On Thursday, April 5th, the U.S. Surgeon general issued an advisory which recommended that more Americans carry the opioid overdose reversal medication.
Naloxone, which is often referred to by its brand name, Narcan, can swiftly reverse the effects of opioid overdose. Naloxone is not habit forming, and it has no negative effects when administered to a person who does not have opioids in their system.
Adams appeared at the annual National Rx Drug Abuse & Heroin Summit in Atlanta, Georgia this week, where he made remarks on the ongoing opioid crisis in the United States. As noted in the statement advising more Americans to carry naloxone, over 42,000 Americans died as a result of opioid overdoses in 2016.
By administering a dose of naloxone, the effects of opioid overdose can be reversed, and a person can be brought back from the brink of death, affording them the opportunity to enter addiction recovery treatment and begin overcoming substance abuse.
Adams made it clear that while increasing the access people had to naloxone would help save lives, it would only be an effective method of combating the opioid epidemic if its availability increased in tandem with adequate substance abuse recovery treatment.

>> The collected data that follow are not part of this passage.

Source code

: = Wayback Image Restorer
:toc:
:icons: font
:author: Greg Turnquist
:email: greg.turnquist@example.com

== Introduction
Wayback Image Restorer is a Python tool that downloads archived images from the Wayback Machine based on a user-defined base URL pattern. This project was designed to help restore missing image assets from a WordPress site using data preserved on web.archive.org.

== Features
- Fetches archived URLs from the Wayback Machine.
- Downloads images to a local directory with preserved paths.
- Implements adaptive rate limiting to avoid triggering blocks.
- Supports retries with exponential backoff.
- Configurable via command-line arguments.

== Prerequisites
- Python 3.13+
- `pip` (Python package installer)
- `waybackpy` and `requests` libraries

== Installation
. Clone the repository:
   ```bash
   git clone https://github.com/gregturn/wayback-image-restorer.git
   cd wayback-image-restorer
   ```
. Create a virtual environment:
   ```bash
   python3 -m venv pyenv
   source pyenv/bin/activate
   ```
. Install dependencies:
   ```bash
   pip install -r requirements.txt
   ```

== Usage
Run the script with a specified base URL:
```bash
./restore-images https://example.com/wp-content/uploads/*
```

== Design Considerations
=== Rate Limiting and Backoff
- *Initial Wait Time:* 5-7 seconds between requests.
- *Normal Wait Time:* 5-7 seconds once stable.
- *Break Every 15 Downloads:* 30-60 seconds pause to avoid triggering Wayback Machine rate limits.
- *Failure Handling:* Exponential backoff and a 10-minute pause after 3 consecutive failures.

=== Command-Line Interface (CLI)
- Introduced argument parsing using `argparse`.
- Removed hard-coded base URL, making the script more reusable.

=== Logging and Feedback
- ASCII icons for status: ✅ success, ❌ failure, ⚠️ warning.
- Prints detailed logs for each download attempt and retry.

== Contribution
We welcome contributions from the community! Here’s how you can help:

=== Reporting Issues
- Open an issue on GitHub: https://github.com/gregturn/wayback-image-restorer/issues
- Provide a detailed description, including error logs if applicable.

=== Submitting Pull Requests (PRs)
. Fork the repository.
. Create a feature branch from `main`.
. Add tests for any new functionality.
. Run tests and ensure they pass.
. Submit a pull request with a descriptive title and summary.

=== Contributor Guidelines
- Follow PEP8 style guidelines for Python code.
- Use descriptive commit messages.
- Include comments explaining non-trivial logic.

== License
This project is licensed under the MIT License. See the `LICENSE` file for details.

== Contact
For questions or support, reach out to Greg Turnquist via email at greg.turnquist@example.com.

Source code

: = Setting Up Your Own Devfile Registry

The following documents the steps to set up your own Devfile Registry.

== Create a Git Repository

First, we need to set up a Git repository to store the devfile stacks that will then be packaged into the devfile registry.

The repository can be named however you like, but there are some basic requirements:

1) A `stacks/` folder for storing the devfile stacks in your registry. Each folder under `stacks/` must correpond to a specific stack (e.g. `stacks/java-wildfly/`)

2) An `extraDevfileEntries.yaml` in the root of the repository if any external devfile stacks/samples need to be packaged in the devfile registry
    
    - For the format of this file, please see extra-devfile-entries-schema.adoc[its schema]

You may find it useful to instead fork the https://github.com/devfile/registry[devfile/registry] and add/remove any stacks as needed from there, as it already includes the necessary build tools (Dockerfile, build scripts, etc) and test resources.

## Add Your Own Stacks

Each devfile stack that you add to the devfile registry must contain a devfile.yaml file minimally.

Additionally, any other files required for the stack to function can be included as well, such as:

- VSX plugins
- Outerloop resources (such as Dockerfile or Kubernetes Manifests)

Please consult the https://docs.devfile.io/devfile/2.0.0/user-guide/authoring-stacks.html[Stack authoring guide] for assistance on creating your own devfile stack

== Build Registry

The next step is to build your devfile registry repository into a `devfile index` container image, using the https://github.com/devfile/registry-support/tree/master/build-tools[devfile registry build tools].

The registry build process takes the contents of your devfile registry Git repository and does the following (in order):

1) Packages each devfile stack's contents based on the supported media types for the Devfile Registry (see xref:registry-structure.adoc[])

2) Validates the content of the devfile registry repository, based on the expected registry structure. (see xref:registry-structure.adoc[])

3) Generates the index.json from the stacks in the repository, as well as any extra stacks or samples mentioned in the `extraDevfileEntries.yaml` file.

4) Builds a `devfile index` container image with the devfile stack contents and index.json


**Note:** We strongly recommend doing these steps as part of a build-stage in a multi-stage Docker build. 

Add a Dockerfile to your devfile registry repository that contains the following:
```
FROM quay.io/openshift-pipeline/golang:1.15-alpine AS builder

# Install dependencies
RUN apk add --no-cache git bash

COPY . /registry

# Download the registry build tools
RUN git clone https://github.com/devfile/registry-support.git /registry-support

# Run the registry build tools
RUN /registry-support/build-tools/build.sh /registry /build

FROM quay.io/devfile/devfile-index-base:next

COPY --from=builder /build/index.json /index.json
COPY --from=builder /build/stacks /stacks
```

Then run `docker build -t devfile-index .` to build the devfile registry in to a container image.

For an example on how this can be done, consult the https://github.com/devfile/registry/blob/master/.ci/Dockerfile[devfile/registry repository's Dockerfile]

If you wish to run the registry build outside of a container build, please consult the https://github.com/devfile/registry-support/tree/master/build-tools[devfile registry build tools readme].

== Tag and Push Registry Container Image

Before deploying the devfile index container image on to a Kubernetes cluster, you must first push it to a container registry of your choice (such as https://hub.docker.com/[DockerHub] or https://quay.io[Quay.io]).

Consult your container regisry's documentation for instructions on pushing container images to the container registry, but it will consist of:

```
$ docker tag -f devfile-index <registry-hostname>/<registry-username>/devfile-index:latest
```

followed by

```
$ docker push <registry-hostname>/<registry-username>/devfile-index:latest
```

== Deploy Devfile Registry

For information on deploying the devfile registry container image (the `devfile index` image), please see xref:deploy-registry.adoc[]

The recommendation issued by the U.S. surgeon general urging Americans to carry naloxone follows similar recommendations that have been made in areas like Pennsylvania, which have been hit hard by the opioid crisis. In 2016, Pennsylvania Physician General Rachel Levine, MD, issued a standing order to allow citizens of the state to access the potentially life-saving naloxone at local pharmacies.
Before becoming U.S. surgeon general, Adams served as Indiana’s health commissioner.